## 実施タスク
夏の京都旅行の記事から「誰もが聞いたことのあるキャッ」から「を巡っていきたいと思います。」までの範囲(両端を含む)を、「キャッチコピー」を「宣伝文句」に差し替えたうえで再掲してください。

## 読解用抜粋
◇ ◇ ◇ ◇ ◇ ◇ ◇

大人の癒やし旅。夏の京都でアラサー女子が特別な“涼”を体験
ああ、まただ。頭が痛い。はちゃめちゃに痛い……。
私にとって頭痛は日常茶飯事。でも、今回は長い。これはまずい。
体からのSOSで、やっと疲れが溜まっていたことを自覚した私。よし、これはガス抜きが必要だ。こういう時は、とりあえず東京から離れよう!
そう思った私が選んだのは、なんと夏の京都。
字面で暑そう。そんなイメージを持つ方も多いのではないでしょうか。
でも、JR東海のCMが2年半ぶりに復活して、あの小気味良いフレーズを聞いてしまったら、京都以外の行き先を考えられなくなってしまった私。早速、旅の支度を始めました。
“夏の京都”の魅力とは
「そうだ 京都、行こう」
誰もが聞いたことのあるキャッチコピーに誘われ、その通り思いつきで京都へ。なんだかちょっとわくわくしちゃいます。
JR東海では、2022年の夏に新しい“夏の京都”の魅力を発見してもらうべく、「京の涼さがし」をテーマに、京都ならではの涼を楽しめるイベントを実施しているそう。今回は、そんなJR東海のおすすめスポットを巡っていきたいと思います。
静けさを存分に楽しめる建仁寺
まず訪れたのは、CMの舞台にもなっていた建仁寺。鎌倉時代に栄西禅師によって開かれたこのお寺は、あの有名な『風神雷神図屏風』を所有しているそう(現在、本物は京都国立博物館に寄託しており、 建仁寺では高精細複製作品の屏風画が展示されています)。

◇ ◇ ◇ ◇ ◇ ◇ ◇

## データセット抜粋
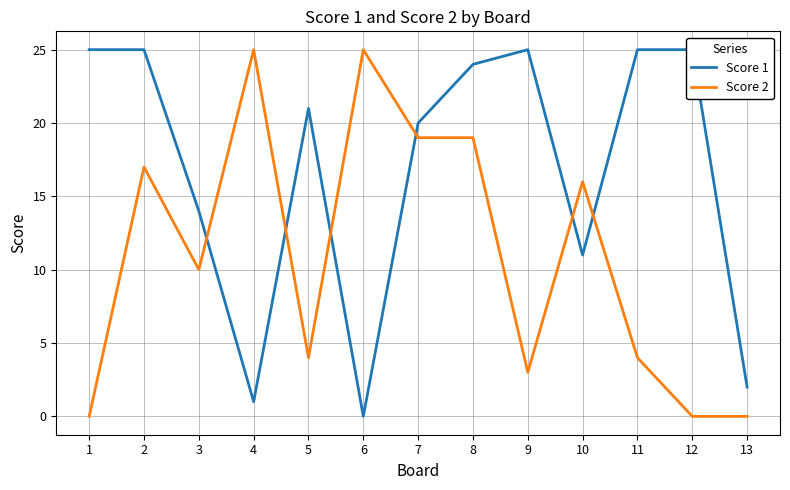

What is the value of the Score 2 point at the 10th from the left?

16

◇ ◇ ◇ ◇ ◇ ◇ ◇

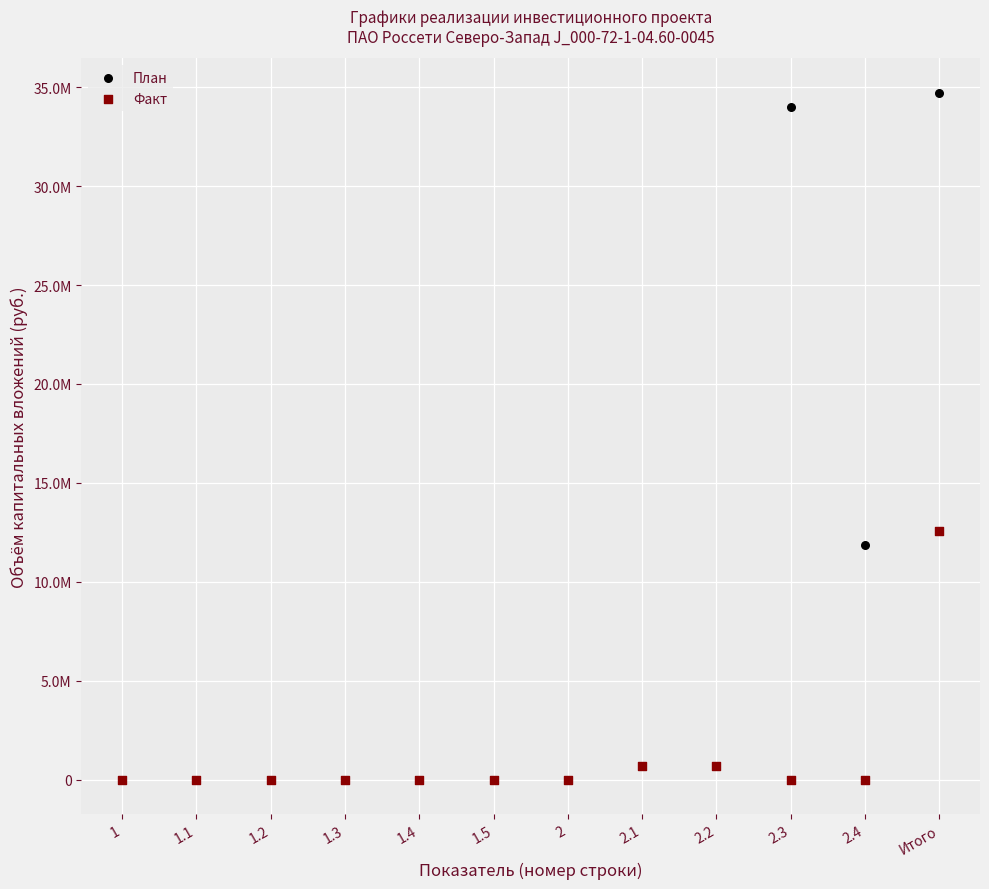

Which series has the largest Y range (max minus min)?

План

◇ ◇ ◇ ◇ ◇ ◇ ◇

## タスク出力
誰もが聞いたことのある宣伝文句に誘われ、その通り思いつきで京都へ。なんだかちょっとわくわくしちゃいます。
JR東海では、2022年の夏に新しい“夏の京都”の魅力を発見してもらうべく、「京の涼さがし」をテーマに、京都ならではの涼を楽しめるイベントを実施しているそう。今回は、そんなJR東海のおすすめスポットを巡っていきたいと思います。